Tenía que ser así
La broma con los amigos del Atlético en estos días era: oye, ¿cuál es la fuente donde ir a celebrarlo? Porque pasan décadas entre triunfo y triunfo. Y se te han hecho mayores los niños que no tenías cuando el doblete. Y se te ha muerto el padre con el que celebraste la Intercontinental. Pero aquí estamos, en el año en el que el Real Madrid y el Barcelona pelean a dentelladas por la vulgar Liga, nosotros comiéndonos Europa y a tiro de dos títulos.
Que el Fulham iba a ser un enemigo complicado lo sabíamos desde el principio. Sobre todo porque no tenía ningún pedigrí europeo y eso es anticlimático. El morbo está en eliminar al Liverpool. Pero si Al Fayed había vendido los almacenes Harrods la semana pasada a un ministro de Qatar, ya debíamos haber sospechado que el pelotazo era posible. Ahora sólo le queda vender el equipo y dedicar el rato a los nietos.
Tenía que ser así. Ganar así. Jugando pésimo. Frente a un equipo espeso, que metió un gol en lo que fue un rapto de inspiración. Pero al otro lado el Atlético tuvo claro cuáles eran sus armas. Y los dos goles tuvieron algo de repetido, aunque con casi cien minutos de por medio. Qué paciencia. Pero si algo le sobra al aficionado del Atlético de Madrid es la paciencia.
En el primer gol, el pase en profundidad lo tuvo que dar un defensa rival, luego Agüero chutó en semifallo y Forlán coronó la jugada con ese instinto depredador y polivalente, que le convirtió en Bota de Oro el año pasado. En el segundo y definitivo, Agüero salvó un balón en la raya de fondo y obtuvo petróleo en la combinación con Forlán y el defensa desesperado al rechazo.

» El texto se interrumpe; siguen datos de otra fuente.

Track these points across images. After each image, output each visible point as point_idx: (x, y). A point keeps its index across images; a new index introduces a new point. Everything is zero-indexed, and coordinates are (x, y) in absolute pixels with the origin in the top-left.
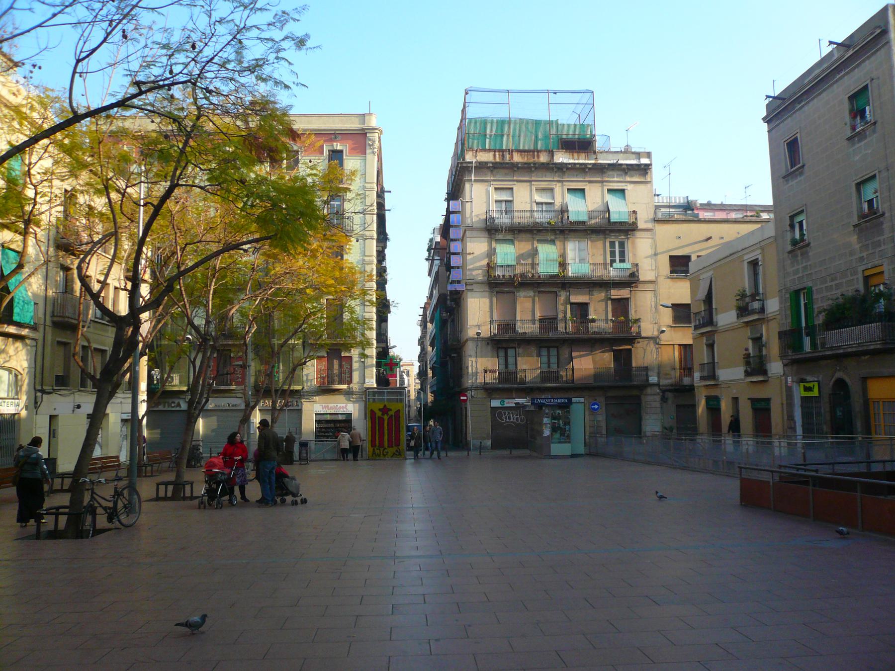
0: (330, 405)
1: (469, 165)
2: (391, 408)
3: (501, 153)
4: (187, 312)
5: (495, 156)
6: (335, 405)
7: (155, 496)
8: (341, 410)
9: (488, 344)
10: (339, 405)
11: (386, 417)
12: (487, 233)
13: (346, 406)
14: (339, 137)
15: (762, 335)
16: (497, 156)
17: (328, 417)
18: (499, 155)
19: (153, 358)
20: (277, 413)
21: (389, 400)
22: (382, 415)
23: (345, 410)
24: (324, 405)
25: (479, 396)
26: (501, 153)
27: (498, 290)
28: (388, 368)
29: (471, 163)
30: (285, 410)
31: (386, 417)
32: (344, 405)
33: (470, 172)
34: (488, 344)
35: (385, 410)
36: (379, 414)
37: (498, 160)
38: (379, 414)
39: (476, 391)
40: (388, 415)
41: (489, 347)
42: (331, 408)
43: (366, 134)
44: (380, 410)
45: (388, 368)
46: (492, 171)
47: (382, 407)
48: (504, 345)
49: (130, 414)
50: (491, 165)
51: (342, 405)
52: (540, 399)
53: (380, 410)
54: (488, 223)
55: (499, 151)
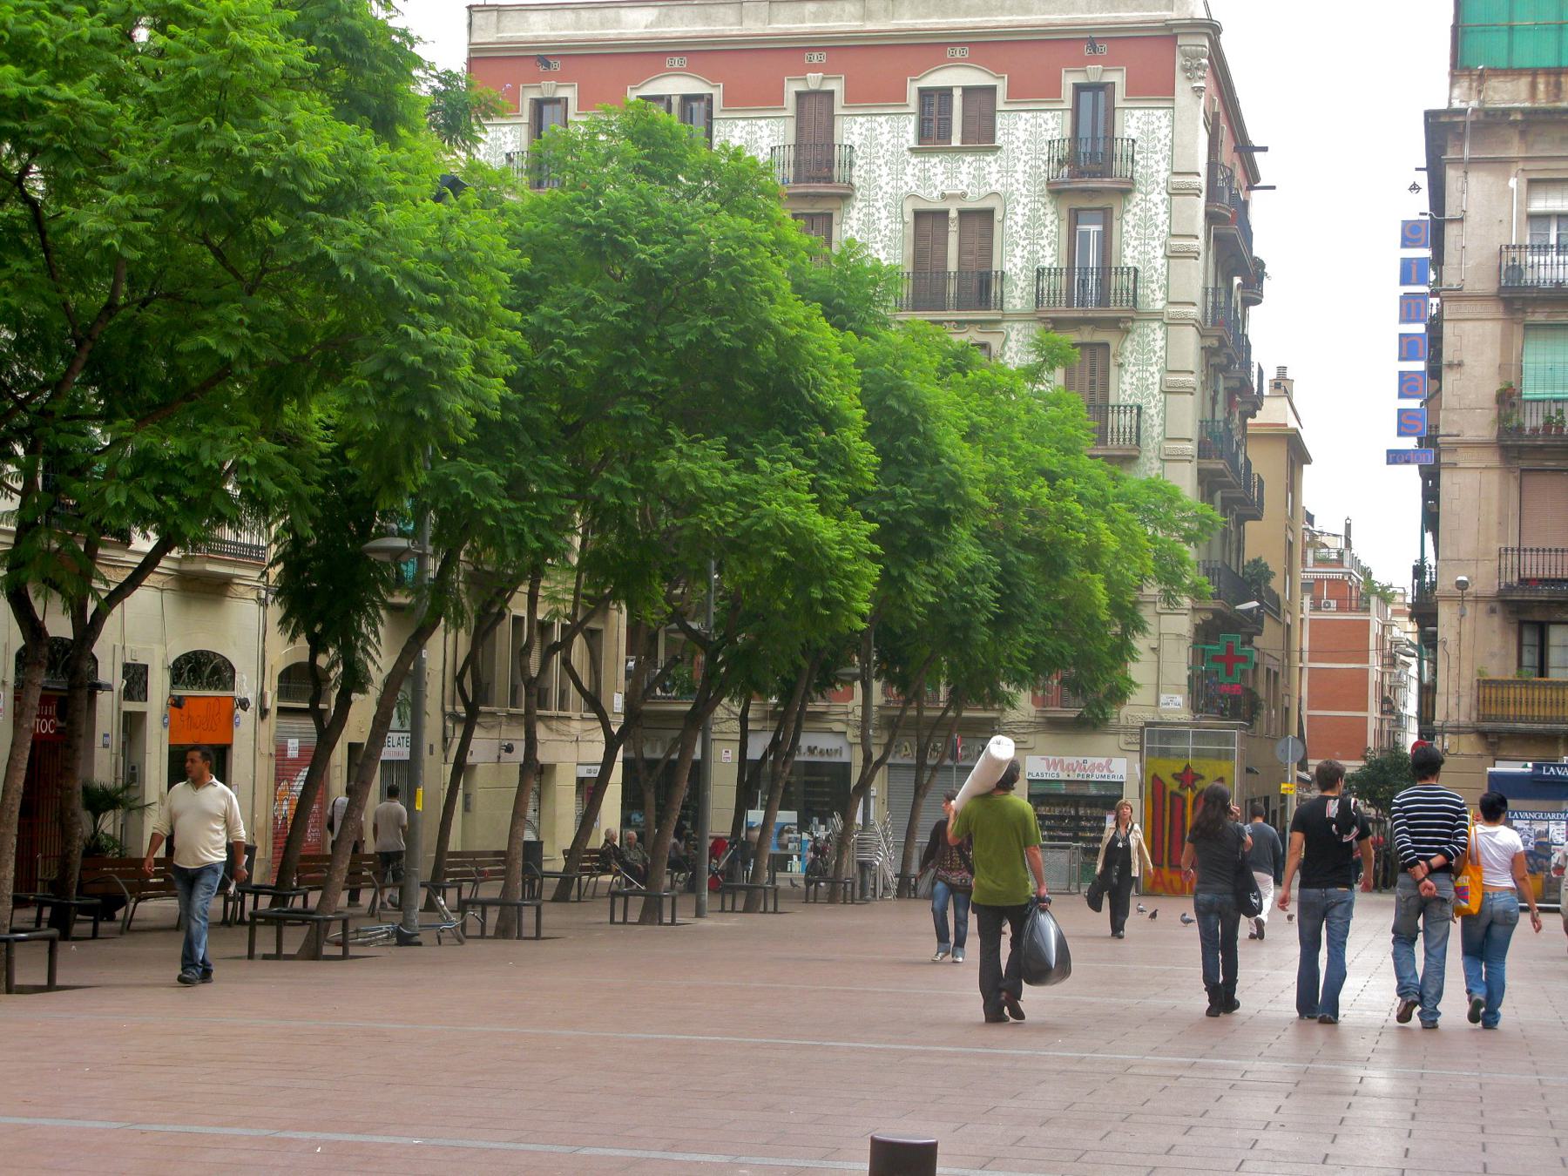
0: (1068, 760)
1: (1456, 119)
2: (1202, 772)
3: (1552, 79)
4: (344, 704)
5: (1533, 87)
6: (1081, 760)
7: (221, 918)
8: (1096, 773)
9: (1493, 611)
10: (1090, 760)
11: (1189, 795)
12: (1501, 309)
13: (1109, 763)
14: (1104, 48)
15: (972, 768)
16: (1541, 87)
17: (1063, 789)
18: (1547, 84)
19: (672, 614)
20: (927, 774)
21: (1198, 754)
22: (1181, 787)
23: (1105, 772)
24: (1051, 758)
25: (1465, 749)
26: (1552, 79)
27: (1525, 464)
28: (1221, 667)
29: (1463, 112)
30: (950, 768)
31: (1189, 795)
32: (1103, 761)
33: (1460, 137)
34: (1493, 611)
35: (1187, 778)
36: (1173, 785)
37: (1542, 102)
38: (1173, 785)
39: (1455, 738)
40: (1193, 789)
41: (1496, 621)
42: (1070, 768)
43: (1175, 37)
44: (1175, 776)
45: (1221, 667)
46: (1523, 134)
47: (1179, 769)
48: (1538, 616)
49: (599, 768)
50: (1519, 117)
51: (1098, 760)
52: (1554, 766)
53: (1175, 776)
54: (1503, 282)
55: (1548, 72)
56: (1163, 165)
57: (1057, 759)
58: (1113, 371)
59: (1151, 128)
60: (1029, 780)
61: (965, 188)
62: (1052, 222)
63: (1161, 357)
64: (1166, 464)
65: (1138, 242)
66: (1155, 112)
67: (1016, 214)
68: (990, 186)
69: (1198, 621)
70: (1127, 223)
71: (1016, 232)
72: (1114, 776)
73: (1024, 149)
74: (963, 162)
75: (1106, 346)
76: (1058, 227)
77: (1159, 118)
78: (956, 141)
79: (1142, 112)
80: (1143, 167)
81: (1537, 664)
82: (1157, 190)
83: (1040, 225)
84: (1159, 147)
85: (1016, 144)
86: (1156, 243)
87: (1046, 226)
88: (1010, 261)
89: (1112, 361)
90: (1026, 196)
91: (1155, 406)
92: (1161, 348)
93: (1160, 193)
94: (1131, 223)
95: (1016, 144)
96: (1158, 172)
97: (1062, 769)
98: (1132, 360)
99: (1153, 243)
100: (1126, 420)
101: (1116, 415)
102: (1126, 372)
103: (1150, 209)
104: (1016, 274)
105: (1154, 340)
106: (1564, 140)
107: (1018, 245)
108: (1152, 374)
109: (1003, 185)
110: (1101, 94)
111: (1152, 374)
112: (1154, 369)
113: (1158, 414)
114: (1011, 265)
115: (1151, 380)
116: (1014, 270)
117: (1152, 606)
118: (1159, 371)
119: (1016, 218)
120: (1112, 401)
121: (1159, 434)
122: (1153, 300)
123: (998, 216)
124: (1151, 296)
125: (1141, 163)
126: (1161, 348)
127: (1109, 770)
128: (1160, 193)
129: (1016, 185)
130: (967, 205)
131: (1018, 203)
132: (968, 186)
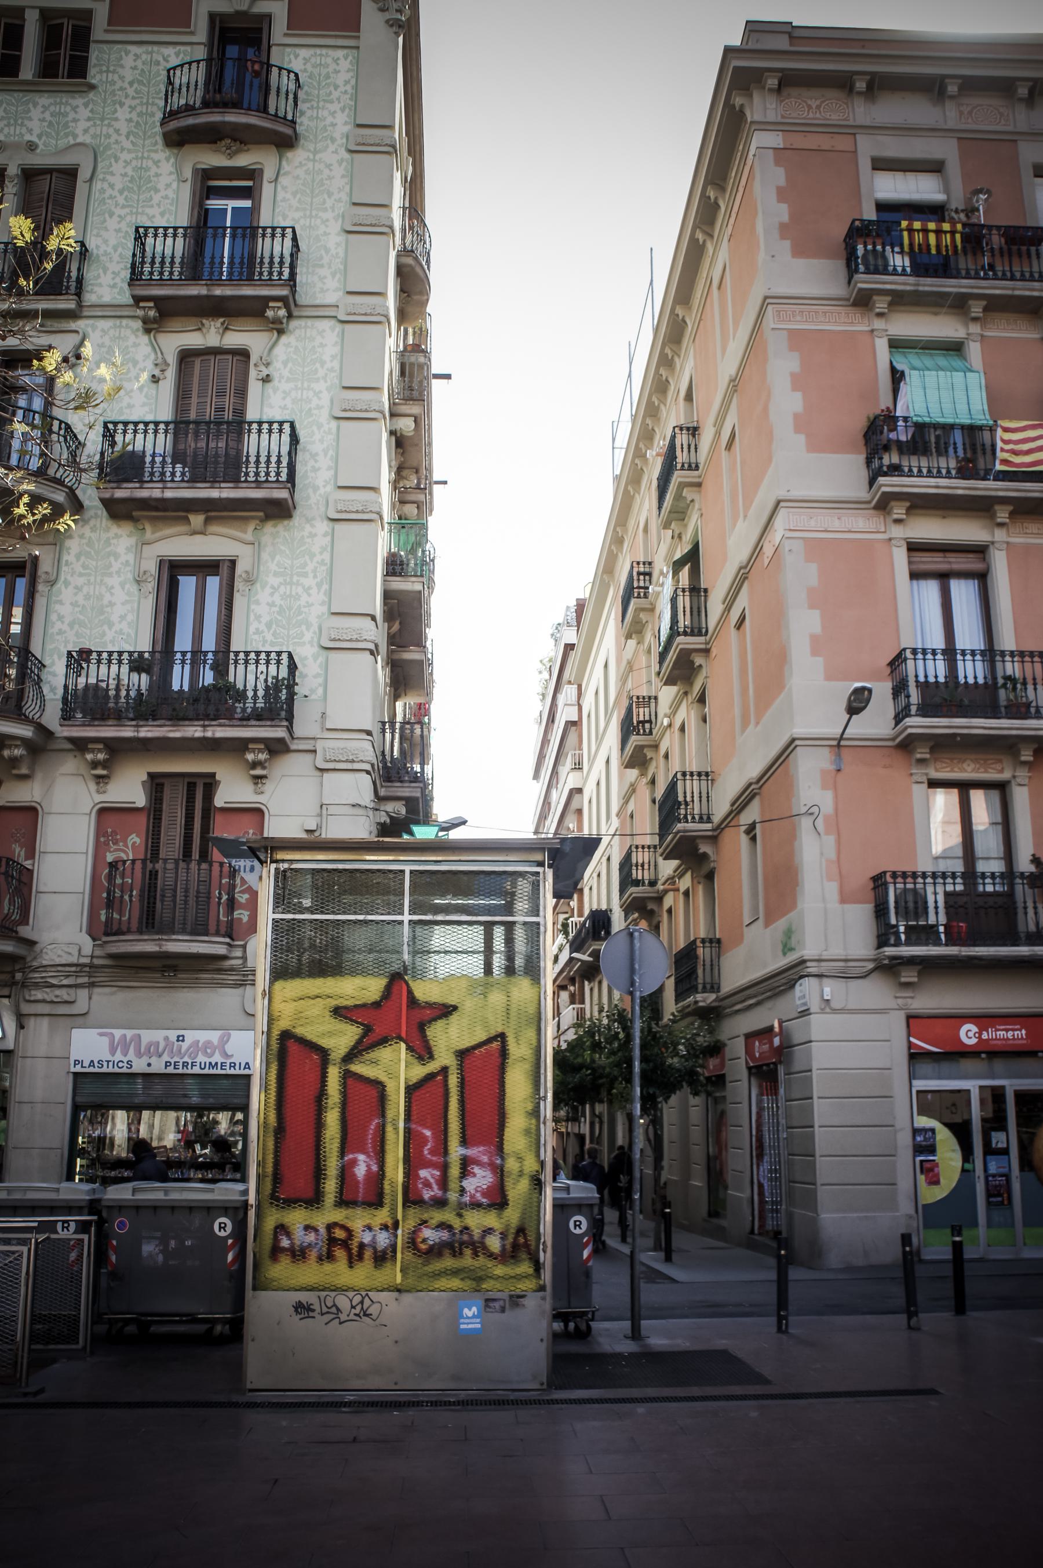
0: (149, 1036)
6: (173, 1035)
10: (191, 1036)
13: (224, 1041)
23: (217, 1058)
32: (214, 1036)
42: (152, 1049)
56: (318, 597)
57: (129, 1033)
58: (254, 387)
59: (324, 72)
60: (75, 1074)
61: (34, 139)
62: (146, 357)
63: (332, 370)
64: (338, 526)
65: (291, 385)
66: (330, 52)
67: (112, 174)
68: (75, 136)
69: (384, 818)
70: (258, 618)
71: (111, 197)
72: (233, 1065)
73: (131, 92)
74: (35, 105)
75: (243, 354)
76: (177, 191)
77: (336, 61)
78: (28, 71)
79: (311, 51)
80: (311, 118)
81: (999, 819)
82: (332, 148)
83: (149, 190)
84: (336, 94)
85: (119, 84)
86: (329, 215)
87: (157, 191)
88: (98, 235)
89: (253, 373)
90: (129, 151)
91: (321, 441)
92: (323, 549)
93: (336, 152)
94: (265, 619)
95: (119, 84)
96: (333, 125)
97: (139, 1055)
98: (286, 373)
99: (325, 216)
100: (282, 247)
101: (268, 240)
102: (275, 390)
103: (320, 172)
104: (106, 253)
105: (322, 345)
106: (1038, 535)
107: (111, 215)
108: (317, 394)
109: (94, 136)
110: (213, 583)
111: (317, 394)
112: (321, 386)
113: (319, 585)
114: (99, 241)
115: (315, 401)
116: (103, 248)
117: (309, 757)
118: (328, 389)
119: (117, 125)
120: (251, 414)
121: (327, 483)
122: (322, 291)
123: (83, 174)
124: (319, 285)
125: (309, 113)
126: (333, 357)
127: (226, 1055)
128: (336, 152)
129: (115, 136)
130: (37, 160)
131: (117, 159)
132: (40, 136)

Tenía que ser así, casi llorando, arrastrándose. Basado en la pareja letal. Esos dos delanteros que convierten en balones peligrosos cualquier sandía que les llega del aire.
En el año de la crisis, el equipo de la crisis no podía faltar a su cita impuntual con los corazones rotos, con las familias arruinadas, con los parados y toda esa patulea de gente que disfrutó de una noche excepcional bañada en un fútbol ramplón.
En el Atlético los accidentes son la mejor virtud. Y empezamos la temporada con el fichaje rutilante del mejor portero revelación y después de partirle el alma, la autoestima y la rodilla, nos encontramos con De Gea, un chaval descarado que junto a Domínguez empiezan a apuntar que hay cantera atlética en manos de Amorrortu después de los años penosos tras el gilililazo que la cerró.
Estábamos preparando la lotería de los penaltis, confiados en que a un portero vestido de naranja de los pies a la cabeza sólo le podría marcar un gol algún rencoroso con el reparto del butano, cuando llegó el milagro, el accidente, el esfuerzo final. Y otra vez Forlán se arrancó la camiseta y el árbitro le mostró la tarjeta más protestada por la hinchada femenina.
Y Enrique Collar cantaba desafinado el himno del Aleti en la transmisión de la tele, porque ese himno hay que cantarlo desafinado. Y en el partido desafinado pudimos ganar un trofeo que ni siquiera sabemos muy bien cómo se llama. Es igual. El hambre de títulos estuvo a punto de paralizarnos, en un equipo poblado de jugadores que esperaban con ansia la reivindicación. La eliminatoria del Liverpool había devuelto la autoestima a este equipo agónico. La grandeza volvía a resonar tras un año esquizofrénico donde nada bueno duraba 15 días y al desastre lo coronaba siempre un arañazo de éxito. El Atlético deja magullado a su aficionado. Te da un masaje a pellizcos, a pisotones. Pero finalmente tocaba ganar.
Y aunque no nos lo creamos ni nosotros mismos, en una semana tenemos otra final. Frente a un rival conocido y temido, pero crecidos como nunca. Todo es posible. Soñaremos más fuerte.